Agência Brasil: A atenção primária à saúde deve ser o foco central dos sistemas de saúde na região?
Jarbas Barbosa: Não tenho dúvidas sobre isso. A atenção primária tem a capacidade de resolver mais de 80% dos problemas de saúde da população, está próxima da comunidade, consegue identificar os principais problemas de saúde e resolvê-los de uma maneira adequada.

Agora, para funcionar bem, ela precisa de dois movimentos importantes. Primeiro, revigorá-la: se a atenção primária não consegue identificar e controlar a hipertensão e o diabetes, ela não será efetiva. Também é muito importante que essa atenção primária esteja conectada e articulada com os serviços especializados. Ou as pessoas vão continuar preferindo ir à uma emergência e esperar de quatro a seis horas, mas sair com o raio-x, o ultrassom e os demais exames de que precisam, além de serem medicadas. A atenção primária precisa ser resolutiva.

Agência Brasil: Como especialista em saúde pública, o senhor defende uma reforma sanitária brasileira que tenha a saúde como direito universal?
Jarbas Barbosa: A reforma sanitária brasileira, que começou nos anos 1970, resultou em uma Constituição e, dentro dela, na Lei Orgânica da Saúde. Ter o direito à saúde inscrito na Constituição foi uma vitória importantíssima. O que cabe agora às autoridades sanitárias, ao Ministério da Saúde, às secretarias estaduais e municipais é continuar trabalhando para aperfeiçoar esse sistema. Isso envolve financiamento e regionalização.

Um município de 5 mil habitantes não vai fornecer um serviço de tratamento de câncer, por exemplo. Mas esse município precisa saber para onde os pacientes de câncer dele vão. São serviços que podem ser ofertados por grupos de municípios com a participação do estado. Isso poderia racionalizar o uso de recursos e oferecer mais serviços, além de reduzir barreiras.
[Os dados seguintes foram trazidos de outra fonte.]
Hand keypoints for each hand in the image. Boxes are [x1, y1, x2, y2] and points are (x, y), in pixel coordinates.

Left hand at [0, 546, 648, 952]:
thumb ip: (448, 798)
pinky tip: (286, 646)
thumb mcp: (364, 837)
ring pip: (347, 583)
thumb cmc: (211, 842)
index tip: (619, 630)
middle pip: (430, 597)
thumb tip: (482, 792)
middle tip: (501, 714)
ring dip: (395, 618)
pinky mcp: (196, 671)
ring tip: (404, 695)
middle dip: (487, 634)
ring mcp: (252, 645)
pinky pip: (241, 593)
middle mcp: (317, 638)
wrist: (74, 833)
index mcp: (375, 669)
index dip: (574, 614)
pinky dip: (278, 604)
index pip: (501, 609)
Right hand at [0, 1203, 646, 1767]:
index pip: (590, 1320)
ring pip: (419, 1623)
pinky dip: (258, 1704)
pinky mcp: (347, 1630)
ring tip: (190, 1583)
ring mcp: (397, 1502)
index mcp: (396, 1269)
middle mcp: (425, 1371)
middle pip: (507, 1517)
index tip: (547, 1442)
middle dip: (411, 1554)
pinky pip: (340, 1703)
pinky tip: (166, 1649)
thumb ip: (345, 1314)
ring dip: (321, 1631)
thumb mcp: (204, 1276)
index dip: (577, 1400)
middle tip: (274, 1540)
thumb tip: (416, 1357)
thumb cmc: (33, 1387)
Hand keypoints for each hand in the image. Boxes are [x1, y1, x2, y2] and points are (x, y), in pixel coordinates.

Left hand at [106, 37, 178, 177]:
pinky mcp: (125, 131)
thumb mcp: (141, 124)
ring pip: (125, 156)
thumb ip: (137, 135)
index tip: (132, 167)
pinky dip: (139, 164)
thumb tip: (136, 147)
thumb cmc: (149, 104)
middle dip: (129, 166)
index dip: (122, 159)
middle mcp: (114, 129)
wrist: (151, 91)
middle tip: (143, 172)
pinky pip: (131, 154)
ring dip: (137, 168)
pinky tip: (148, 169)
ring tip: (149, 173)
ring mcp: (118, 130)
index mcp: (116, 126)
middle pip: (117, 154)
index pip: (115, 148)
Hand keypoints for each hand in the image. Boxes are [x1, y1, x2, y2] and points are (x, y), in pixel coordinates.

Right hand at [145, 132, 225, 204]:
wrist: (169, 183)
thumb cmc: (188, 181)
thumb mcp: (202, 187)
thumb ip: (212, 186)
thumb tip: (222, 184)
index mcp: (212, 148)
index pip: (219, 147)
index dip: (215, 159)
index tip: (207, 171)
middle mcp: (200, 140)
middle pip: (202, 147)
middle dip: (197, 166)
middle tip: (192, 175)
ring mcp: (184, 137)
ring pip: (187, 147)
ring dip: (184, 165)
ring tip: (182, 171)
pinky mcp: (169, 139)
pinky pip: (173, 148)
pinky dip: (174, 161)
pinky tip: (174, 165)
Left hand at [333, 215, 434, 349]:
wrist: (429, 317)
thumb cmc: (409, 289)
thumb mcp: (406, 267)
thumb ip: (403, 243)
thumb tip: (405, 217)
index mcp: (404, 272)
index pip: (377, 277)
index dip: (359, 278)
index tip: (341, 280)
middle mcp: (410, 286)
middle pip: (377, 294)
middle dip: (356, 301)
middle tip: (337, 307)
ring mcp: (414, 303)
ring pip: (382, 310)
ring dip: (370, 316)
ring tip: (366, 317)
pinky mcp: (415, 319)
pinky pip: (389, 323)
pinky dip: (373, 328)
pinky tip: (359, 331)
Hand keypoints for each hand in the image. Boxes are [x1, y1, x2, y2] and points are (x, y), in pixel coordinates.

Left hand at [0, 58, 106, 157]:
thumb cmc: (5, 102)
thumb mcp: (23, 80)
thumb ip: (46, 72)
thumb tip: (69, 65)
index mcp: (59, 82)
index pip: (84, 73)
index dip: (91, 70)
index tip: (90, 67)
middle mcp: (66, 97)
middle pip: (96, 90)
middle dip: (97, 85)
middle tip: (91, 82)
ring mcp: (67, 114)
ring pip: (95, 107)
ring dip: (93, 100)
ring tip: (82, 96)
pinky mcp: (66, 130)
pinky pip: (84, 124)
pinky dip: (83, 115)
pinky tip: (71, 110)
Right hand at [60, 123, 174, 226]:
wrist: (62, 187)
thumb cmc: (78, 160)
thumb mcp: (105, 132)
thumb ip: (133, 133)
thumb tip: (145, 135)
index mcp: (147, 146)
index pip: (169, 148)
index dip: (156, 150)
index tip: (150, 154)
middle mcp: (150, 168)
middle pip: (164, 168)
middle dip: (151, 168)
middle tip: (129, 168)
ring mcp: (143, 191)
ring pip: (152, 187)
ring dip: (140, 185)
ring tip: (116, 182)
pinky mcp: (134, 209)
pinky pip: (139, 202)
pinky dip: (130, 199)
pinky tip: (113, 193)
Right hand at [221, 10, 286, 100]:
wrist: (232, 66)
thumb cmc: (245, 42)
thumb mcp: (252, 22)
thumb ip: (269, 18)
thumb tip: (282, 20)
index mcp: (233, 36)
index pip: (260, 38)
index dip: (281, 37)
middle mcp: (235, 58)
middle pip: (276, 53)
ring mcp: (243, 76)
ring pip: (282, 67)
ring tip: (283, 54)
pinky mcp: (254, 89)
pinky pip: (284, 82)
Agência Brasil: Como a Opas se prepara para um futuro classificado por muitos especialistas em saúde como desafiador, permeado por emergências sanitárias à espreita?
Jarbas Barbosa: Se cada país não estiver melhor preparado, nenhum de nós estará seguro. Quando olhamos as pandemias recentes, há um mesmo comportamento: um vírus que circula entre animais e que faz mutações o tempo todo, completamente ao acaso.

O conceito de saúde única precisa ser implementado na prática, com um sistema de vigilância não só sobre doenças que ocorrem em pessoas, mas também sobre o que acontece em animais, com o objetivo de detectar o mais precocemente possível esse tipo de mudança. Um dos projetos da Opas consiste em fortalecer, em cada país da região, esse conceito da saúde única, fazendo com que a gente possa aumentar a nossa capacidade de predizer e detectar o mais rápido possível quando há uma nova emergência em saúde pública começando.